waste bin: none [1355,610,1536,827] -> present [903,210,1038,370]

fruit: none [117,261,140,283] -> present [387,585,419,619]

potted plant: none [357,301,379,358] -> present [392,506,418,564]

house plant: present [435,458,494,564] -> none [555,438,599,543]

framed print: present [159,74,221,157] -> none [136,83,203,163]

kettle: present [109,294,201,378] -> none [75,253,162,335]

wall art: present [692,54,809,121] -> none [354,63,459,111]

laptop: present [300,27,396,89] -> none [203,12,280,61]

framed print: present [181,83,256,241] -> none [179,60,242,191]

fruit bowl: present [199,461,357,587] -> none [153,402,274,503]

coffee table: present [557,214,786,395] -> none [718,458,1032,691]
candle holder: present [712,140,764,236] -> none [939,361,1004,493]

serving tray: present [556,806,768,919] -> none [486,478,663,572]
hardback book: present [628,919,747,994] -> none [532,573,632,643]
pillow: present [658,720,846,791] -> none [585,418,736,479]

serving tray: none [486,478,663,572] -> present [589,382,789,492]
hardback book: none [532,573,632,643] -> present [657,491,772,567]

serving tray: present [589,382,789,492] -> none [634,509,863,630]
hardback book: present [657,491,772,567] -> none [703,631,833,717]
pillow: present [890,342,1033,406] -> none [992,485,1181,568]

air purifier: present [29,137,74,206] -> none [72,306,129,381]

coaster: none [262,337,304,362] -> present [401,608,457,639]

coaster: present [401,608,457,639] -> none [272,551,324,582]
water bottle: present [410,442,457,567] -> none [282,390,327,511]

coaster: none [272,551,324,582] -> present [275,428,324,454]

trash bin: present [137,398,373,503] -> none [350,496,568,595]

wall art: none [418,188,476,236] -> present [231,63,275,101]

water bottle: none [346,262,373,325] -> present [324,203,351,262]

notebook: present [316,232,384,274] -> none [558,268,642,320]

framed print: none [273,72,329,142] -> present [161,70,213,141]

## Exercise requirements
Please copy the line holding "serving tray: present [589,382,789,492]" and all lines after it to the end of the records, exactly, and nothing else.

## Solution to this task
serving tray: present [589,382,789,492] -> none [634,509,863,630]
hardback book: present [657,491,772,567] -> none [703,631,833,717]
pillow: present [890,342,1033,406] -> none [992,485,1181,568]

air purifier: present [29,137,74,206] -> none [72,306,129,381]

coaster: none [262,337,304,362] -> present [401,608,457,639]

coaster: present [401,608,457,639] -> none [272,551,324,582]
water bottle: present [410,442,457,567] -> none [282,390,327,511]

coaster: none [272,551,324,582] -> present [275,428,324,454]

trash bin: present [137,398,373,503] -> none [350,496,568,595]

wall art: none [418,188,476,236] -> present [231,63,275,101]

water bottle: none [346,262,373,325] -> present [324,203,351,262]

notebook: present [316,232,384,274] -> none [558,268,642,320]

framed print: none [273,72,329,142] -> present [161,70,213,141]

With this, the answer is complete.